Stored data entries

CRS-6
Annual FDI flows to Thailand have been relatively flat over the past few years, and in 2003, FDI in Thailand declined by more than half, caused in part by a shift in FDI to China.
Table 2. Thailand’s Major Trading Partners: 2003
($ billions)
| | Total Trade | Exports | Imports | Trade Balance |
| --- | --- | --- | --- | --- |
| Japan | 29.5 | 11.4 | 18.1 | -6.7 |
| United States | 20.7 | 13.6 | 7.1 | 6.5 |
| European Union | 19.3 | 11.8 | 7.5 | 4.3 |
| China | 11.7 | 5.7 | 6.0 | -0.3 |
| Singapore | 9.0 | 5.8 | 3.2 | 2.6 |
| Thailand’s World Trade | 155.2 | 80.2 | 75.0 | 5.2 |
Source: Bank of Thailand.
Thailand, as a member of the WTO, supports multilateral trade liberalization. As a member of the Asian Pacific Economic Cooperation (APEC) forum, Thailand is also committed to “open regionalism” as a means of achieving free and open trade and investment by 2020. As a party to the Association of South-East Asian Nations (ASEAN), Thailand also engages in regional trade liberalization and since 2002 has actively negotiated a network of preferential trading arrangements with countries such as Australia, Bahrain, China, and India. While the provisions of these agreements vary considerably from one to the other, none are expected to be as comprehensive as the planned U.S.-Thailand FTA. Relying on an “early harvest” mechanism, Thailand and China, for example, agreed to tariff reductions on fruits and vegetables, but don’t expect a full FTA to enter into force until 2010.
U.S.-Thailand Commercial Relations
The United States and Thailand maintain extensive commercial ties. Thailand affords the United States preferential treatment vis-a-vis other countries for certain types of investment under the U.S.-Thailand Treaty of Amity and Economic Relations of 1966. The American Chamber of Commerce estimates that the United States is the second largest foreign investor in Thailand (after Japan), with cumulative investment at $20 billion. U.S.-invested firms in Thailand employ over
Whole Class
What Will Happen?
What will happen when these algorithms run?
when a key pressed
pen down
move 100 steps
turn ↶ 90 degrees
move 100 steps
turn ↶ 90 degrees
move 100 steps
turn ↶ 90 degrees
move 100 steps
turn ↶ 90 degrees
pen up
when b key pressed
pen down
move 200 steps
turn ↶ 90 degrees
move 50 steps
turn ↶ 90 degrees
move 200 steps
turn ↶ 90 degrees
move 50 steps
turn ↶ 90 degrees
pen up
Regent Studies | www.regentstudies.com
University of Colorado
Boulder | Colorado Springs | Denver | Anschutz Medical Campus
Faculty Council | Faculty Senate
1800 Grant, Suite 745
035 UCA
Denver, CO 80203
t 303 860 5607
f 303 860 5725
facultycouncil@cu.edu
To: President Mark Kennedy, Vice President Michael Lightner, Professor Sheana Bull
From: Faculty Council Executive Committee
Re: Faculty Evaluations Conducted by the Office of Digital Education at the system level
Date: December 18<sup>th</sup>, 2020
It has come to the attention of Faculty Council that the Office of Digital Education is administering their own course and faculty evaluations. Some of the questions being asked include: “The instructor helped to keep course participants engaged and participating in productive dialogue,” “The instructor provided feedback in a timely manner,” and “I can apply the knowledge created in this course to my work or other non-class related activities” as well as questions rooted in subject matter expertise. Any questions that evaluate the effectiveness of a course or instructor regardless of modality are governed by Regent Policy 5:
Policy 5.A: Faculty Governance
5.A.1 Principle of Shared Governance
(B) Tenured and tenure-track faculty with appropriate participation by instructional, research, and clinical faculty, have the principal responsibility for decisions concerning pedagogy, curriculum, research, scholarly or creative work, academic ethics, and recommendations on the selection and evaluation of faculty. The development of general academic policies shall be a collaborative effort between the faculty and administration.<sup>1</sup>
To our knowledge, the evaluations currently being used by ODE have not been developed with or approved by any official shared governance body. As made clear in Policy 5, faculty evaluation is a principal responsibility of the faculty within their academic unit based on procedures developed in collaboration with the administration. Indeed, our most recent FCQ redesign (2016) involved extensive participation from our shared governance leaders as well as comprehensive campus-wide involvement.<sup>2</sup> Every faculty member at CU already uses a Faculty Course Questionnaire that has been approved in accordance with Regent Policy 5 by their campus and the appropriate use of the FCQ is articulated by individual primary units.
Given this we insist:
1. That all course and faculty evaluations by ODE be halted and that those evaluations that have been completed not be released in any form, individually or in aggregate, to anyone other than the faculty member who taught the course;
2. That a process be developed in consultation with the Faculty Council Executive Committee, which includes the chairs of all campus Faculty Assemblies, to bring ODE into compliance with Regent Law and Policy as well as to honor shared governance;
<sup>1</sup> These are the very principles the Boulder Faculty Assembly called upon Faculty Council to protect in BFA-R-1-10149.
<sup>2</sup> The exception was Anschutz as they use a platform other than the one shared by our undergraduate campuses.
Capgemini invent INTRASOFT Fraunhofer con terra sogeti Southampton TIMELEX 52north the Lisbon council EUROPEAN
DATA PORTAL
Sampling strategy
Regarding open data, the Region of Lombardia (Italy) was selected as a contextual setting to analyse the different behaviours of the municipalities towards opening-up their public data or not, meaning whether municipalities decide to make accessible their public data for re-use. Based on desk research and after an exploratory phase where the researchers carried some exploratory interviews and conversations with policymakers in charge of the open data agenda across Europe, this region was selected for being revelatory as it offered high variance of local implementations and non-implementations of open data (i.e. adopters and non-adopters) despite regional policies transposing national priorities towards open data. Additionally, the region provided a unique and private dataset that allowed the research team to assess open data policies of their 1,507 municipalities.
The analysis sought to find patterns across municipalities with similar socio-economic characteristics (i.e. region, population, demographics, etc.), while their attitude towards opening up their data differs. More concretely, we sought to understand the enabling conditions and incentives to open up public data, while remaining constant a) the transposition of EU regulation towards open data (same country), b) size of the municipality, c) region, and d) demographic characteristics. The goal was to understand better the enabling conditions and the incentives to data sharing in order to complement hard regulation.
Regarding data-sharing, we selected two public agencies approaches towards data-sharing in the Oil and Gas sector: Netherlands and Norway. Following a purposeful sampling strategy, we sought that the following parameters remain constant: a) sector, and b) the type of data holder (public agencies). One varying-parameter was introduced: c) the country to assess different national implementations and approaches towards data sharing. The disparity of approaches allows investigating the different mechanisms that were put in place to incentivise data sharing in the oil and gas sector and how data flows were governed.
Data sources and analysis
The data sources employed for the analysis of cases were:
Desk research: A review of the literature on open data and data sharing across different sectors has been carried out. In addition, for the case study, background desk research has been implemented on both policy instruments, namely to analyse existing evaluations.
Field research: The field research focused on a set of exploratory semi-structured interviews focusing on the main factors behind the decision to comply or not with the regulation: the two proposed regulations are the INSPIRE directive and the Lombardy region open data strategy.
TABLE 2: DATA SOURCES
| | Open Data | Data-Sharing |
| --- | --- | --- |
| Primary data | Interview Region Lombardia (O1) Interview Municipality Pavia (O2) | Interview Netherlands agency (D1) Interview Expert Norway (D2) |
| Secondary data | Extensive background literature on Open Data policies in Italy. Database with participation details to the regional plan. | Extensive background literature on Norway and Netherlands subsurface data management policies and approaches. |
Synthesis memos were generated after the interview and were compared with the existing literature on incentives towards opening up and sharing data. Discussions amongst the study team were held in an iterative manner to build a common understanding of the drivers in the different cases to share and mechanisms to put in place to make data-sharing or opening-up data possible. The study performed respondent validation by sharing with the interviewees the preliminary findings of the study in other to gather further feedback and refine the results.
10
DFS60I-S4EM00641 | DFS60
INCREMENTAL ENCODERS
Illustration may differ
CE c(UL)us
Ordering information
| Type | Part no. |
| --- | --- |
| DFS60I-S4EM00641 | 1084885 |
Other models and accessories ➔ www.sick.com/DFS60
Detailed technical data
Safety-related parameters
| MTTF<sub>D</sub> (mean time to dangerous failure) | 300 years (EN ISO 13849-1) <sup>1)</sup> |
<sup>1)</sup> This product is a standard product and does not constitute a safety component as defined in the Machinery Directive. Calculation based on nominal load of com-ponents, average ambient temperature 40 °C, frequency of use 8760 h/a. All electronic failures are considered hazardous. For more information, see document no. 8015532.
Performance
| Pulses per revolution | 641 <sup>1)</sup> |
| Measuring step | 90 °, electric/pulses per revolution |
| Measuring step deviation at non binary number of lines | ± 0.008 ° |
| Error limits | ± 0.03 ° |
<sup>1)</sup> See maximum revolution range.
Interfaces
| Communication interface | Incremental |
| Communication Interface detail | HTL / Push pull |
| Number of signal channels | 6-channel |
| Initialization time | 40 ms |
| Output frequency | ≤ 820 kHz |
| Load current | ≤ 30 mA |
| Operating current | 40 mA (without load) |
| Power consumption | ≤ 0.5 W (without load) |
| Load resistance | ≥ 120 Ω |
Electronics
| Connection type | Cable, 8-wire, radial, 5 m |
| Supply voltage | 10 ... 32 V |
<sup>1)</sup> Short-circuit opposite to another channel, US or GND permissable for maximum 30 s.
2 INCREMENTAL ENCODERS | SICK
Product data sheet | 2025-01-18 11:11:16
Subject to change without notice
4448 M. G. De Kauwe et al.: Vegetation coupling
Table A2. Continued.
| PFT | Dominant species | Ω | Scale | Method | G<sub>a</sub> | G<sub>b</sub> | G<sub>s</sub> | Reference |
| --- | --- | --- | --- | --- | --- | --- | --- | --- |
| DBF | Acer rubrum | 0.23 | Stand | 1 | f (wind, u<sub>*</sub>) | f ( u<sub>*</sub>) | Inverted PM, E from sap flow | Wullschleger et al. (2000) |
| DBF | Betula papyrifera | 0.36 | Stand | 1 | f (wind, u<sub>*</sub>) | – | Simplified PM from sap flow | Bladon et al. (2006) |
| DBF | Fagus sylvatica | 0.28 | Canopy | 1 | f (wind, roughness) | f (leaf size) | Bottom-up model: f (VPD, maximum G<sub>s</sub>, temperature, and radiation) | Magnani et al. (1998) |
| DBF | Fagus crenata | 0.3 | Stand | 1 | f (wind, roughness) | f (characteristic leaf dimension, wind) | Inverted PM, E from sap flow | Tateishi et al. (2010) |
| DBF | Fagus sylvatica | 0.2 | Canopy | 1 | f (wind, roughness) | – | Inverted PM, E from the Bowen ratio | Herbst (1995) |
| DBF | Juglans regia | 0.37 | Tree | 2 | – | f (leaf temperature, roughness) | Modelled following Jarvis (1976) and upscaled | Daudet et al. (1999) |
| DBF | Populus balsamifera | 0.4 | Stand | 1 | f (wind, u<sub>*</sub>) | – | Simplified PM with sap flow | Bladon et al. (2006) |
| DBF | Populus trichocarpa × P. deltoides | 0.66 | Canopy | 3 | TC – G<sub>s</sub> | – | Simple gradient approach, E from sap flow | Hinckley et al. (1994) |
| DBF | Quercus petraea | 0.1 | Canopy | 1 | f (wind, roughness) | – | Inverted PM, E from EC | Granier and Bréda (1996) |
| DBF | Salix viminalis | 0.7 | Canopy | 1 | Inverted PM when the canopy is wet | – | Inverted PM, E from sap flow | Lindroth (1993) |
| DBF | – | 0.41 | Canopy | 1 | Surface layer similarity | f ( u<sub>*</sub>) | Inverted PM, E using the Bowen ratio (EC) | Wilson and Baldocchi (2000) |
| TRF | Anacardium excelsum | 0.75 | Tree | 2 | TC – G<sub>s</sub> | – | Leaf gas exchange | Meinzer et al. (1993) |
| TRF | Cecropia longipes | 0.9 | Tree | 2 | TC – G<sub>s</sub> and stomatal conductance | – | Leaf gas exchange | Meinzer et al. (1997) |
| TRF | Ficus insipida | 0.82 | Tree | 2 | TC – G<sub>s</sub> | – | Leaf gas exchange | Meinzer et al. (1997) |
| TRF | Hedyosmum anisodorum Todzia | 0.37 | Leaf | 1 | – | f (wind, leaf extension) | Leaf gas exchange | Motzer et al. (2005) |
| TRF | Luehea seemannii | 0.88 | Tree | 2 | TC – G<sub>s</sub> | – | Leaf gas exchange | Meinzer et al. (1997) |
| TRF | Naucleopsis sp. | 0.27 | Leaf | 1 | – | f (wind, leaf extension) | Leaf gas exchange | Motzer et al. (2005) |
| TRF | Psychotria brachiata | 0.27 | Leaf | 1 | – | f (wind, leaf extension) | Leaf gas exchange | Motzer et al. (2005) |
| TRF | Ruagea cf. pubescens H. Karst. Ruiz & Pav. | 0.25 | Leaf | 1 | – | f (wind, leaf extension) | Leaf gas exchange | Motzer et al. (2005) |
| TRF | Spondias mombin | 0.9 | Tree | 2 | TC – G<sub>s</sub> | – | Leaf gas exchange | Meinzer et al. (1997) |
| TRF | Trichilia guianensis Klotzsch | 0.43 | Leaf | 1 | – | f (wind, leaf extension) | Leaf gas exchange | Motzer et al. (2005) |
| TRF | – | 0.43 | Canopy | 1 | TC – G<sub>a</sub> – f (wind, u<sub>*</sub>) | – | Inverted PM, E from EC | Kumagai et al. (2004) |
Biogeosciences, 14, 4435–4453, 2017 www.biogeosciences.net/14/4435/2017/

• Task requirements: From the data above, output only the lines between the line containing "G<sub>s</sub> | Reference |" and the line containing "DBF | Betula", inclusive, exactly as written.

• Expected answer:
| PFT | Dominant species | Ω | Scale | Method | G<sub>a</sub> | G<sub>b</sub> | G<sub>s</sub> | Reference |
| --- | --- | --- | --- | --- | --- | --- | --- | --- |
| DBF | Acer rubrum | 0.23 | Stand | 1 | f (wind, u<sub>*</sub>) | f ( u<sub>*</sub>) | Inverted PM, E from sap flow | Wullschleger et al. (2000) |
| DBF | Betula papyrifera | 0.36 | Stand | 1 | f (wind, u<sub>*</sub>) | – | Simplified PM from sap flow | Bladon et al. (2006) |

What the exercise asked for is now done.